I have the following configuration (for example):

DataCenter1

-dtc1_cluster1

-dtc1_cluster2

-dtc1_cluster3

DataCenter2

-dtc2_cluster1

dtc1_cluster1 is solely for development VMs; dtc1_cluster2 is for desktop VMs; and dtc1_cluster3 is for Production

dtc2_cluster1 is for my DMZ

Now I want desktop staff to have full access to dtc1_cluster2. Access in terms of taking snapshots, power on/off vms, and migrate to other hosts which may include moving storage locations.

PROBLEM:

if I assign those rights at dtc1_cluster2, i do not get vmotion of any kind.

SOLUTION:

I have to assign the rights at the dtc1 (datacenter) level in order to get vmotion in dtc1_cluster2 [this has been confirmed and verified by vmware support and ruled as BY-DESIGN]

To me this is a FLAWED design. I say that with a grain of salt because I do not want to issue vmotion permission at the datacenter level (dtc1).

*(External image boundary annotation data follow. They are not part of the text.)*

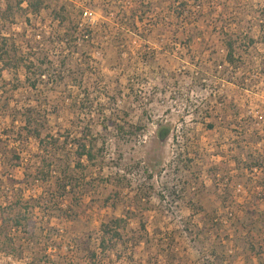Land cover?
I'll list each match as a JSON object with an SVG mask.
<instances>
[{
  "label": "rangeland",
  "instance_id": "rangeland-1",
  "mask_svg": "<svg viewBox=\"0 0 264 264\" xmlns=\"http://www.w3.org/2000/svg\"><path fill=\"white\" fill-rule=\"evenodd\" d=\"M41 2L0 0V264H264V191L240 157L264 154V0ZM78 140L94 160L63 192ZM117 218L125 245L102 253Z\"/></svg>",
  "mask_w": 264,
  "mask_h": 264
},
{
  "label": "trees",
  "instance_id": "trees-1",
  "mask_svg": "<svg viewBox=\"0 0 264 264\" xmlns=\"http://www.w3.org/2000/svg\"><path fill=\"white\" fill-rule=\"evenodd\" d=\"M42 0H34V3L32 5H30L28 7V13L29 11L31 13H39L40 9H41V2ZM33 7V8H31ZM182 11H180V7L178 9V12L176 13V16L178 18L183 16V11L184 10V5L181 7ZM124 9H120L119 13L117 16L121 15L122 17L125 15L126 16V12L123 11ZM107 14V13H106ZM133 14L135 15V11L133 12ZM12 16V11L11 8L9 6H6L5 8H1L0 7V22L2 21H8L10 20V17ZM76 30V29H75ZM78 31V29H77ZM76 31V32H77ZM88 35H81L83 37L85 36H89L91 35V33H87ZM120 36L119 34H115L114 37L112 38L113 41L119 40ZM226 61L228 64H233V56H234V42L229 40L226 43ZM7 59L8 57L5 55L0 54V62H2V68L0 69V71L3 70V68H5L7 66ZM25 116V124L23 127V130L25 131L26 135L29 138H32L34 140H37L40 144V146L42 148L44 143L46 142L44 138H42L43 136V131H42V127L35 125L33 121H31L30 118V114L27 116V113L24 115ZM116 132L119 134L124 132V127L121 126H116L115 127ZM168 130L163 129L161 131H159V138L160 139H165L168 136ZM49 136V135H46ZM50 138V137H48ZM75 146V151L73 153V158L70 159L69 161H63L65 164L62 165L61 163V167L64 168L63 170H65L63 173V180H58L56 181V184H60L59 188L63 189L65 192V190L69 187V185H67V183L64 182V180H68L70 181V184H72V174L74 171H76L77 169L82 167V163L85 160H88L89 162H92L94 160V154H93V148L90 145V143H85V142H80L79 140L73 143ZM57 140H54L50 143L49 147H45L46 151H48L47 149L52 147L55 150H58L57 147ZM246 156V161L242 162L244 165H242L243 167L241 168V170L243 169V173L245 172L246 174H258V178L255 184H253L254 189L259 190V191H264V154L259 153L257 151H254L253 153H240V157ZM53 158H55V156H52ZM48 160L47 159V154L44 155V157L41 158V169L38 171V176L39 178L45 179L46 177L51 175L52 173L55 174V171H53V167L57 168V164L55 163V161L52 159ZM60 167V166H59ZM60 167V168H61ZM57 172V171H56ZM262 178V179H261ZM257 185V186H256ZM255 192V190H254ZM251 194H253V192H250ZM256 198L258 196V193H254L253 194ZM252 195V196H253ZM260 196V195H259ZM262 196V195H261ZM220 198V202L223 203V197L222 195L219 197ZM261 198V197H260ZM262 198H264V195L262 196ZM252 199L250 198V201ZM68 207L65 210V214L66 211H68ZM67 215V214H66ZM127 222L123 219V218H117L114 219L112 221H110L109 223H104L101 225V234L102 236L100 237V241L98 244L99 250L102 253H106L109 250H114L117 246H119L120 244L125 245V242L123 241V235H124V230L127 229ZM5 229L7 231L12 230H18L21 226H23L22 221L18 218H11L9 222H5L4 221Z\"/></svg>",
  "mask_w": 264,
  "mask_h": 264
},
{
  "label": "built area",
  "instance_id": "built-area-1",
  "mask_svg": "<svg viewBox=\"0 0 264 264\" xmlns=\"http://www.w3.org/2000/svg\"><path fill=\"white\" fill-rule=\"evenodd\" d=\"M91 12L90 11H88V10H85V12L82 14V16H83V19L84 20H86V19H90V17H91ZM82 26V25H81ZM39 38V37H38Z\"/></svg>",
  "mask_w": 264,
  "mask_h": 264
}]
</instances>
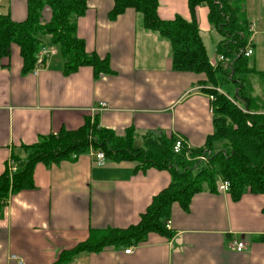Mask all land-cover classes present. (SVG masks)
Instances as JSON below:
<instances>
[{"label":"crops","instance_id":"crops-1","mask_svg":"<svg viewBox=\"0 0 264 264\" xmlns=\"http://www.w3.org/2000/svg\"><path fill=\"white\" fill-rule=\"evenodd\" d=\"M0 1H5L2 14L24 20L27 0ZM112 6L111 0H88L76 25L85 51L107 58L110 73L95 76L91 66L65 70L58 51L36 74L21 71L15 49L0 59V175L9 161L24 164L25 147L95 119L118 137L131 130L135 149L151 133V138L183 140L187 156L199 149L209 153L205 143L213 132V110L199 77L173 69L169 41L145 29L140 14L127 9L108 19ZM157 14L162 20L191 18L187 0H158ZM207 14L206 6L195 9L202 42L203 34H218ZM41 16L48 22L50 12L44 9ZM214 54L211 66L216 46ZM222 144L215 142L214 149ZM139 166L106 160L98 167L88 151L48 166L37 163L34 187L9 193L1 211L0 264H55L92 231L136 225L171 179L166 169ZM263 209L264 195L244 191L234 201L229 193L205 187L187 211L172 205L170 239L151 233L138 245L81 251L60 264H264ZM232 241L245 249L234 251Z\"/></svg>","mask_w":264,"mask_h":264},{"label":"trees","instance_id":"trees-1","mask_svg":"<svg viewBox=\"0 0 264 264\" xmlns=\"http://www.w3.org/2000/svg\"><path fill=\"white\" fill-rule=\"evenodd\" d=\"M111 1L113 6L108 19L116 18L127 9L140 14L145 29L155 31L169 41L173 69L197 75L202 92L214 97L211 102L213 132L205 143V149L211 154L207 159L210 162L205 165L198 159L202 154H209L200 149L191 151L189 156L192 159L189 161H193L187 162L184 148L180 154L173 153L175 138L160 135L151 138V133H147L143 147L135 149L131 130L118 137L112 131L100 128L96 119L92 124L86 121L77 131H61L25 147L28 156L23 165L16 166L11 180L7 170L0 175V214L9 193L34 187L32 174L37 163L48 166L62 159L75 158L85 154L90 146L103 152L106 160L136 161L141 169L156 167L166 169L170 174L169 185L152 198L136 225L126 229L92 231L85 241L62 252L55 264L81 251L138 245L145 242L151 233L170 239L172 233L166 229L165 223L169 220L172 205L176 203L187 211L192 197L205 187L209 192L216 191L217 179L229 183L228 193L234 201L239 200L244 191L264 195V97L253 95L251 86L249 95L242 96L243 82L239 78L235 80L236 76L264 80V72L248 65L251 57L237 56L252 35L250 20L244 9L246 0H187L191 15L189 21L178 15L171 20L160 19L157 14L158 0ZM87 2L27 0V13L20 22L12 20L8 13H0V59L8 57L15 49L21 60V71L30 72L43 36H49L51 44L59 47L65 70L91 66L95 76L110 73L107 58L99 59L93 53H87L83 40L77 37V20L85 14ZM200 6L207 7L208 22L222 37L216 46V53L228 59L230 65L220 63L216 68L210 65L195 17V9ZM44 9L50 12L48 22H42ZM67 22L71 24L70 31L67 30ZM219 72L236 84V96L242 102L241 108L226 95L209 89L208 86L217 88L215 74ZM219 141L224 144L214 149V143ZM217 161L220 164L215 163ZM210 165H213V169ZM260 239L264 241V236Z\"/></svg>","mask_w":264,"mask_h":264},{"label":"rangeland","instance_id":"rangeland-1","mask_svg":"<svg viewBox=\"0 0 264 264\" xmlns=\"http://www.w3.org/2000/svg\"><path fill=\"white\" fill-rule=\"evenodd\" d=\"M3 6L5 7V1L4 3L0 1V13H3V11H5ZM244 9L248 19L250 20V22L252 21V24L251 23L250 24L253 25V30H250L252 32V35L246 43V46H248V45H252L253 42V50H254V53L250 58L251 61L248 62V65L251 67L253 66L256 71L264 72V0H246ZM257 19H259V21L261 22L257 23L256 21ZM70 27L71 24L67 22L68 31H70ZM250 28L251 26L249 27V29ZM218 35L219 34H214L213 30L209 36L206 34L202 35L203 43L205 45L207 55L209 56V60H212L214 58L213 56L215 55L214 54L215 46H217V44L222 40V37ZM218 38L219 40L217 42ZM42 43L46 45L48 48H53L56 52L59 51V47L57 45L51 44L49 36H43ZM238 78L241 79L243 82V89L241 90L242 96L249 95V87L251 86L253 95L264 97V80L262 81L258 78L249 77V76L244 78L242 76L240 77L236 76L235 80H237ZM215 79H216L217 88L213 86H208L209 89H212L214 91L218 90L220 93L226 95L228 99H230L232 102L234 101L233 103L235 105L241 108L242 102L240 101L239 97L236 96V84L233 83L231 80L225 77L224 74L220 72L215 74ZM137 142L138 141H135L136 145ZM219 148L221 147H217L216 149ZM202 155H206V154H202ZM207 155H208L207 159H210L209 156L211 154L209 153ZM190 159H192L190 158V156H187V158H185L187 162L192 163L193 160L189 161ZM209 162L206 161L203 163L207 165V163L209 164ZM215 163L220 164V162L218 161ZM209 167L213 169V165H210ZM217 183L218 182L216 181L215 185H217ZM106 247H110V246H106Z\"/></svg>","mask_w":264,"mask_h":264},{"label":"built area","instance_id":"built-area-1","mask_svg":"<svg viewBox=\"0 0 264 264\" xmlns=\"http://www.w3.org/2000/svg\"><path fill=\"white\" fill-rule=\"evenodd\" d=\"M251 28L250 30H253V26L250 25ZM57 52L53 49V48H48L46 45H44L43 43L40 45L37 53L34 56V64L33 67L31 69V73L36 74L37 71L43 66L44 60L48 57V56H53L55 55ZM254 53L253 47L251 45L246 46L244 49H241L238 51L237 56L239 55H243L246 58H250ZM220 63H224L226 65H230V61L228 59H226L223 55H217L216 57V61L215 63L212 65L213 68L217 67L218 64ZM217 92H219L217 90ZM209 97V101L213 102L214 101V97L212 95H208ZM104 106V105H101ZM212 111V108H211ZM184 148V142L181 139H176V141L174 142L173 146H172V151L174 154H180L182 152ZM88 152L90 153L91 157L93 158V162L96 166L100 167L103 166L106 162V158L103 154V152L101 151H96L93 149V147H89ZM185 156L187 157V152L185 154ZM200 161L206 162L207 161V155H202L199 157ZM6 170L8 172V178L9 180H11V176L12 174L15 173V171L17 170L16 165L12 162L9 161L7 163V167ZM230 188V185L227 181L225 180H218V183L216 185V190L219 193H228ZM165 227L166 229H169V221H166L165 223ZM231 245V249H233L236 252H241L245 249V244L242 242H234L232 241ZM130 248H127L124 253L129 254L130 253ZM19 264H21V261H19Z\"/></svg>","mask_w":264,"mask_h":264}]
</instances>
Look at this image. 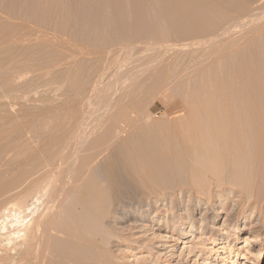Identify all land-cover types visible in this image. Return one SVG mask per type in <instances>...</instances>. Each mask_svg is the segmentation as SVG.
Wrapping results in <instances>:
<instances>
[{
  "label": "rangeland",
  "instance_id": "1",
  "mask_svg": "<svg viewBox=\"0 0 264 264\" xmlns=\"http://www.w3.org/2000/svg\"><path fill=\"white\" fill-rule=\"evenodd\" d=\"M18 1L19 0H0V101L4 102V105H0V203L11 198L13 193L26 194L25 192L28 187L27 190L30 192L32 191L30 188H33L36 179L34 182L31 180L43 174L41 169L38 170V164L44 163L47 159L51 161L52 158L54 161V158H57L56 155L61 153L56 147L59 145L57 141L59 142L64 138V140H66L69 139L70 136L72 137L74 133L72 128L73 121L79 118L77 117L78 115H82L85 118L87 117V121H91V123H95L98 117L100 119L106 116V114L103 113L104 108L101 107V105L99 107V103L96 102L97 100L95 98L97 97L92 95L95 90V86H92L94 80L93 69L97 66V60L90 55L83 56L82 54H77L78 52L76 49H72V47L68 46L65 42L61 44L62 42H55L56 40L54 41L48 37L46 38L50 41L48 39H44V41L41 37L42 41L39 38L40 35L39 37L36 35L39 33L33 31L32 20L30 21V19H36L37 24H41L44 20H48L49 17L47 18V13L38 12L32 0ZM64 2L68 5L70 4L69 0H65ZM247 15H249V17L257 16V19L252 22L240 23L237 26L239 28L236 27V29L234 28L231 30L232 32L221 35L218 39L216 38L212 42L199 45V47L195 45L192 46V48L190 46H184L185 48H182V45L181 47H178V45L177 49L167 50L168 53L167 51L165 52L163 60L168 62L169 68L167 70L168 73L166 71V74L163 75H168L164 77V83L161 82L162 84L159 86L160 83L155 84V82H151L155 85L151 84L153 86L151 91L155 93L149 91L147 85H143V88L146 86L145 90L142 88L140 89L142 94L145 92L144 96L139 90L136 91L137 94H141H138V97H141L140 100L142 99V103L144 102L143 100L147 98V102H144L146 105H144V103L142 104L136 96V98L132 100L134 94L131 96V99L125 98L126 93L124 94L123 91L126 92V89L124 86H120L124 89L122 90V88H120L122 90L120 91V89H118L119 85H116V87H114V91H117L116 94L115 92L114 94L111 92L112 89L109 91L111 98L117 97L118 94L122 97L121 104L123 103L126 105L124 102H128L127 105L132 106L131 104L133 103V106H135V102H139L135 106L136 109L134 108V113L136 115L132 113L135 124L132 129L128 130L126 133V136L131 137L128 142V146L130 144L131 147L129 146L128 148V146H126L127 148H124L125 151L128 150V152L126 151L127 153H133V160L136 159L132 161L133 163L130 161L132 160L130 157L128 159V161H130L128 165L132 171L135 172L139 169L144 170L145 168L156 170L158 167L157 170L169 169L168 164L174 168L178 164V167H176H180L182 170L184 167L187 168L186 165L188 166V162L185 157L183 158L184 155H182L180 151L181 145L179 143L181 139H183L182 136L186 139L188 137L191 138L192 135V140L198 138L196 141H200L198 149L205 147L210 149V153L207 152L206 157V166H209V169L219 171L218 169H223L225 164L227 168L233 167V164H237V161H235L236 163L231 161L235 159L239 160L237 157L235 158V156L230 155L224 158L218 155L216 151L219 147L224 146V142L234 143V140L236 139L237 141L238 139L243 142L245 148L244 155L249 159L245 161L248 162V164L245 163V169L255 170L254 173L251 174L252 178L250 177L238 183L241 185L236 184V186H232L227 184L224 186L227 190L219 193H210V189L205 187H200L191 192L187 185H185V176L183 177L180 175L182 171L178 174L179 176H177V178H149L152 183L147 181L146 184L148 186H150V184H155L151 189L153 190V194L151 193V196H153L151 200L155 201L154 196H161L160 191L163 190L161 193H166L168 201H164L161 205L162 207H159L160 209L158 212H160V214H158L157 217L155 216L156 212L153 210L149 214V220L147 221H141L138 218H130L126 220L127 222L121 219V221L119 220L116 223V228L120 229L122 227L121 231L123 233L130 232L129 229L132 227L134 228V230L132 229L130 232L131 235L132 232H134L132 237H130L131 235L129 234L131 239L129 241L131 242L126 241V243L129 242L130 246L132 245V247L135 248L133 250H128L127 247L122 246L128 256L126 261H128V263L130 262L129 264H246L250 261L254 264H264V216H261L260 212L258 213L257 209H255L256 205H253L255 202L261 203L260 205L264 204V0H257L252 3L247 9ZM238 16V13H233L229 17L222 19L217 26V28H220L219 31L231 25L233 21L237 20ZM44 17H46V19H44ZM72 19L73 18L70 19L69 17L68 21L70 23L69 26L66 27L67 30L65 33L71 32L69 34L71 36L73 33V36L77 38L81 37V39L86 40L88 38L92 40L91 43H94L96 41V32L94 31L91 33L93 31L91 27L87 28V35L85 31L79 28H76V31L75 27H73L74 20ZM77 32L78 36L81 35L80 37L77 36ZM94 33L95 35H93ZM150 42L153 43L155 41L152 40ZM142 53L146 56H141ZM142 53L138 54L139 57L141 56L139 60L143 57L146 60L147 55L150 56L155 53V51L153 49H147ZM68 58L70 59L68 60ZM144 58L142 59L143 61H145ZM139 60L137 62H139ZM136 64L139 65L140 63ZM141 67L144 68L145 66L141 65L138 69H143ZM15 70L17 72H15ZM16 75L18 77H16ZM62 78L63 83L64 81L65 83L64 86L61 87L62 89L59 90L57 81ZM53 80L57 83V85L54 83L56 87H54ZM51 81L52 84L50 83ZM48 82L50 83L49 85ZM147 83L150 85V81ZM156 85L161 89H157L158 86L156 87ZM44 86H51L50 93L54 90L57 94H49V89L45 88V90ZM57 88L59 92H56ZM68 89H70V91ZM89 91L92 92L88 95ZM3 92L4 94H2ZM136 93L135 95H137ZM26 94H28V97L25 96ZM41 94L46 96L47 99L42 97ZM21 96L25 100L23 98H18ZM47 96L54 98H51L52 101H47L50 99H48ZM91 96L94 97L91 98ZM149 97L150 99L148 100ZM88 99H90L91 103L87 101ZM94 99L95 101H91ZM129 99L130 101L132 100V102H129ZM136 99L138 101H135ZM45 100L47 102H44ZM61 101L63 102L61 103ZM6 102L8 105H13V103H15L13 105L14 107L10 106V108L7 104L5 105ZM88 103H90L89 106ZM138 107H142L141 111ZM12 108L13 111L11 110ZM137 111L139 112L138 115L136 113ZM94 116L95 119L97 118L96 120ZM212 117L213 119L211 121ZM74 118L76 120H74ZM194 127L197 129H193ZM187 130L189 131L188 133L186 132ZM237 133L239 135H237ZM260 143L262 145H260ZM211 144L213 147H211ZM134 149H136L135 152ZM46 157L48 158L46 159ZM138 157H142V161L148 164H143V162L138 163V161H140ZM125 158H127V156H125ZM164 158H168V161ZM49 160H47V162H50ZM165 160L168 164L165 163ZM200 160L201 159H198L194 161V163L196 162V164L203 165L204 161ZM153 162L156 164L155 167ZM240 164L244 163H238L236 166L240 167ZM143 165L146 166L143 167ZM236 166L233 168H237ZM250 167L251 169H249ZM140 177L142 176L135 174L132 180L126 181L123 184L124 194L128 196L129 193H134L133 195H135L136 191L134 188L136 186L140 189L142 185L143 189L145 181L141 180ZM190 177L191 180L193 179L192 181L197 179L195 175ZM253 177H255V179ZM154 178H157V180ZM200 179L201 182H204L208 181L209 178ZM200 179L198 178L196 183H201ZM245 188L250 193V197L246 201L247 203H240L238 205L239 191ZM181 189L184 191L183 195L180 193ZM174 197L177 198L178 203L177 206L175 205V207H172L170 201ZM199 197L205 200L201 201L198 199ZM69 198L70 197L66 199ZM66 199L65 203H67L66 205L68 206L70 199L69 201ZM161 221H163V223H156ZM156 224H160L161 228L158 229ZM128 225L131 227L129 228ZM248 230H253L254 233L252 234H255L257 238V241L253 242L252 246H249L254 256L245 254V248L247 246L244 245L243 240L246 236L250 235Z\"/></svg>",
  "mask_w": 264,
  "mask_h": 264
},
{
  "label": "bare ground",
  "instance_id": "2",
  "mask_svg": "<svg viewBox=\"0 0 264 264\" xmlns=\"http://www.w3.org/2000/svg\"><path fill=\"white\" fill-rule=\"evenodd\" d=\"M64 1L65 0H32L34 6L36 5L35 7L38 9V12H45L48 15L47 18H50H48L47 20L46 17H44V19L46 20L43 19L44 21L41 24H37L36 19H30V21L32 20V29L33 31H36V33H39L36 35H38V37L40 35L39 38L41 40L42 38L43 40L50 38L54 41L56 40L55 42H62L61 44H64L63 42H65L68 46L72 47V49H76V51L78 52L77 54H82L83 56L90 55L97 60V66L95 67V69H93L94 80L92 86H95V90L92 95H95V97H97L95 98L97 100L96 102L99 103V107L101 105V107L104 108L103 113L106 114V116L102 115L104 118L100 119L98 117L99 120L97 118L96 120L94 116V119L96 121L95 123H91V121H87V117L85 118L82 115H76L79 118L76 120L75 117L74 120L76 121H73V126L71 125L74 132H72V137L70 136L69 138L67 136L69 139L64 140V138L59 142L57 141V144L59 143V145L56 147L59 149V151H61V153L56 155L57 158H54V161L51 158V161L53 162H51L49 159H47L48 157H46V159L50 162H47L46 159V161L44 162L43 159L42 161L44 163L38 164V170L41 169L43 174H41V176L39 177L37 176L36 178H34V180H31L32 182H34L36 179L34 183L35 188L34 186V189L30 188V190L32 189V191L30 192L27 190L29 188L28 187L25 192L26 194L13 193V196L11 195V198L6 199L3 203H0V264H129L130 262L128 263V261H126L128 256L122 246L127 247L128 250H133L135 248L132 247V245L130 246L129 244V242H131L129 241L131 240L130 237H132L134 233L132 232L131 235L130 232L132 229L134 230V228L132 227L131 229H129L130 232L123 233L121 231L122 227L120 229L116 228V223L119 220L121 221V219H123L124 222H127L126 220L130 218H138L141 221H147L149 220V214L153 210L156 212L155 216L157 217L158 214H160V212H158L160 209L159 207L163 204L164 201H168L166 193H161V191L163 190L160 191L161 196H154L155 201L151 200V198L153 197L151 196V193L153 194V190L151 189L153 186H155V184H150V186H148L146 182L150 181L149 178H177V176H179L178 174L182 171V174L180 175H182L183 177L185 176V185H187L188 189L191 192L193 190H197L200 187H205L207 189H210V193H219L227 190L224 187L227 184H230L232 186H236V184L241 185L238 183L247 180L250 177L252 178L251 174L254 173L255 170L245 169L246 164H248V162L245 161L249 159L246 155H244L245 148L243 142L241 140L239 141L238 139L237 141L236 139H233L234 143L224 142V146L219 147L216 152L218 155L224 158L233 155L239 160L235 159L231 161H233L234 163H236L235 161H237V164H246H240V167L236 166L237 164H233L237 168H233L234 166L227 168L225 164V167L223 169L220 170L217 168L219 171L209 169V166H206V157L207 152H209L210 149L206 147L198 149V147L200 146V141H196L198 140V138L196 140H192V135V139L188 136H186L188 138L184 139V136H182L183 139L180 138L181 141L179 143L181 145L180 151L182 155H184L183 158L185 157L186 161L188 162V166L186 165L187 168H185L184 165L183 170L180 169V167L177 168L178 164L176 165L177 167L175 166V168L169 166L170 164H168L167 162L168 158H164L167 160H165V163L168 164L169 169L157 170L159 168L157 165V171L154 169L152 170L146 168L144 170L139 169L135 172L132 171L128 164H130V161L132 162L136 159L133 160V153H127L128 150H126V152L124 148L128 146L129 139L131 138L129 136H126V133L128 132V130L132 129L135 124L132 113L135 112L134 108L136 109L135 106L139 102H135V106H133V103L131 104L132 106L127 105L128 102H124L126 103V105L123 103L121 104L122 97L118 94L117 97L111 98L109 91L112 89L111 92L113 94L115 92L116 94L117 91H114V87H116V85H119L118 89H120L124 86V88L126 89V92L123 91L124 94L126 93L125 98L131 99V96H133L134 94V98H132L133 100L138 97L139 93L137 94L136 91L139 90L140 92L141 88L145 90L146 86L143 88V85H147L149 91L153 89V86L151 85L153 83L151 82H155V84L160 83V86L162 83H164V77L168 76H163L164 74H166V71L169 68L168 62L163 60L164 54L167 50L169 51L170 49L174 48L177 49L178 47H181V45L182 48L184 46H190L192 48V46L195 45H198L199 47V45L212 42L214 39H218L219 36L232 32L231 30L234 28L236 29V27L240 23L254 21L255 19H257V16L249 17V15H247V9L252 3L257 0H69V5ZM233 13H238L239 16L237 17V20L233 21L228 27H225L221 31H219L220 28H217V26L219 25L221 20L229 17ZM69 17L70 19L73 18V27H75V29L79 28L86 33L88 32L86 31L88 30L87 28L91 27V29L93 30L91 33H93L94 31L96 32L95 39L97 42L95 41L94 43H91L92 40H89L88 38L87 40L81 39V35L79 34L80 36H78V32L77 36L80 38L73 36V33L72 36L69 35L71 32L65 33L67 30L66 27H68L70 23L68 21ZM87 34L88 33H86V35ZM93 35H95V33ZM152 40H154L155 42L151 43L150 41ZM147 49H153L155 53L150 56L147 55L146 60L143 57L145 61L142 60L143 58L139 60L141 56L145 55L142 52L146 51ZM139 53H142L140 57L138 56ZM136 57L138 58L139 62H137L138 60ZM69 59L70 58H68V60ZM136 63L140 64L137 65ZM141 65H144L145 67H141L143 69L140 70L138 68ZM15 72L17 71L15 70ZM16 77L18 76L16 75ZM146 81H150L151 87ZM50 83L52 84V81ZM50 83L48 82V85ZM54 83L55 81L53 82V84ZM57 83L59 84V90H61V87L64 86L65 81L63 83L62 78L61 80L57 81ZM57 83L55 84L57 85ZM56 85L54 87H56ZM51 86H47L48 88L44 86V89H49V94L55 93L53 89H51L53 91H51L50 93V88H52ZM157 86L158 85H156V87ZM159 86L157 87V89L159 88ZM57 90L56 92H59V90ZM68 90L70 91V89ZM122 90L124 89L122 88ZM122 90L120 89V91ZM91 92L89 91L88 95ZM135 93L137 95H135ZM144 93L141 94L144 96ZM2 94H4V92ZM56 94L57 93H55V95ZM27 95L28 94H26L25 96ZM41 95L42 97H45V99H47L46 96H44L43 94ZM47 97L48 99L50 98L49 96ZM93 97L91 96V98ZM18 98L22 99L23 97L21 96ZM51 98L53 99L54 97ZM51 98L47 101H50ZM140 98L141 97L139 96L138 99L141 102L142 99L140 100ZM90 99H88L87 101L90 102ZM95 99L91 101H95ZM130 99L129 102H132V100L130 101ZM149 99L150 97L148 98V100ZM146 100L144 99L143 101L145 102ZM47 101L45 100L44 102ZM135 101L138 100L136 99ZM0 102V105H4V102ZM62 102L63 101H61V103ZM90 103H88V106ZM145 103L144 105H146ZM6 104L7 102L5 103V105ZM14 104L15 103H13V105ZM13 105L7 104V106L9 107ZM138 108L141 111V108ZM138 108L137 110L139 111ZM11 110L13 111V108ZM138 111L136 112L137 115L140 112ZM212 119L213 117L211 118V121ZM193 129L196 130L197 128L194 127ZM186 132L188 133L189 131L187 130ZM237 135L239 134L237 133ZM215 141L218 142L217 140ZM260 145L262 144L260 143ZM129 146L131 147L130 144ZM211 147H213L212 144ZM135 151L136 149H134V152ZM258 155L260 156L259 153ZM125 156H127V158H125ZM129 157L132 160L128 161ZM139 157L138 159H140V161H138V163L143 162V164H148L142 161V157ZM198 159H201L200 161H204V164L202 165L196 164V162L194 163V161ZM155 163L158 164L157 162ZM155 163L154 167L156 165ZM145 166L146 165H143V167ZM249 169H251V167ZM64 173L66 177L64 176ZM135 174L138 176H142L140 177V179L145 181V185L143 189L142 185L140 189H138L139 187L136 186L134 190L136 191V193H138H135V195H133L134 193H129V195L132 196H127L126 194H124L125 192H123V184L126 181L132 180ZM194 175L197 179H205L206 177H208L209 179L208 181L203 180L204 182H201L200 179L201 183L198 184L196 183L197 179H194L195 181H192L193 179L191 180L190 176L193 177ZM255 177L253 178L255 179ZM154 179L157 180V178ZM150 182L152 183V181ZM245 189L239 191V199L237 201L238 205L240 203H247L246 201L250 197V193L247 191V189ZM27 191L30 193H28ZM180 193H182L183 195V189L180 190ZM68 197H70V201L69 199H66ZM65 199L69 201H67L69 203L68 206L66 205L67 203H65ZM198 199L201 201L205 200L202 197H199ZM177 203V198L175 197L170 201V205H172V207H175V205L177 206ZM260 204L255 202V204L253 205H256L255 209H257V212H260L261 216H264V204ZM156 223H163V221ZM156 225L158 229L161 228L160 224ZM248 231L250 232V235L246 236L243 240L244 245L247 246L245 248V254L248 256H254L252 251H250L251 248L249 246H252V243L257 241V238L255 234H252L254 233L253 230ZM129 234L131 235L130 237ZM126 241H129L127 242L128 244L126 243ZM246 264L254 263L250 261Z\"/></svg>",
  "mask_w": 264,
  "mask_h": 264
}]
</instances>
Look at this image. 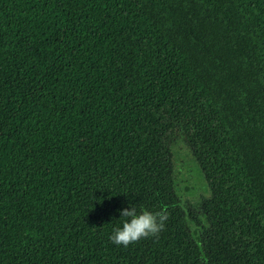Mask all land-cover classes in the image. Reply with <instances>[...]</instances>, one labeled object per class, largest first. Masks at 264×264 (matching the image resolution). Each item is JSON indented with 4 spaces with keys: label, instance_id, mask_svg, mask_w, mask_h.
<instances>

Because my desktop staff do not need to see the other clusters in the datacenter nor do I want them to have vmotion in those clusters. I only want them to interact with the desktop cluster dtc1_cluster2.

Has anyone else ran into this problem? Because I feel that vmotion should still be allowed at the CLUSTER level within the DATACENTER despite the permissions only being assigned at the CLUSTER.

I have everything else assigned and working except for vmotion.

This to me for my environment, does not work as expected and should be addressed in the next release. Not even Windows permissions work like this. I shouldn't have to assign full-control at the top level tree, so that a user can do something in a sub-folder when i don't want them to have access to other sub-folders in that tree.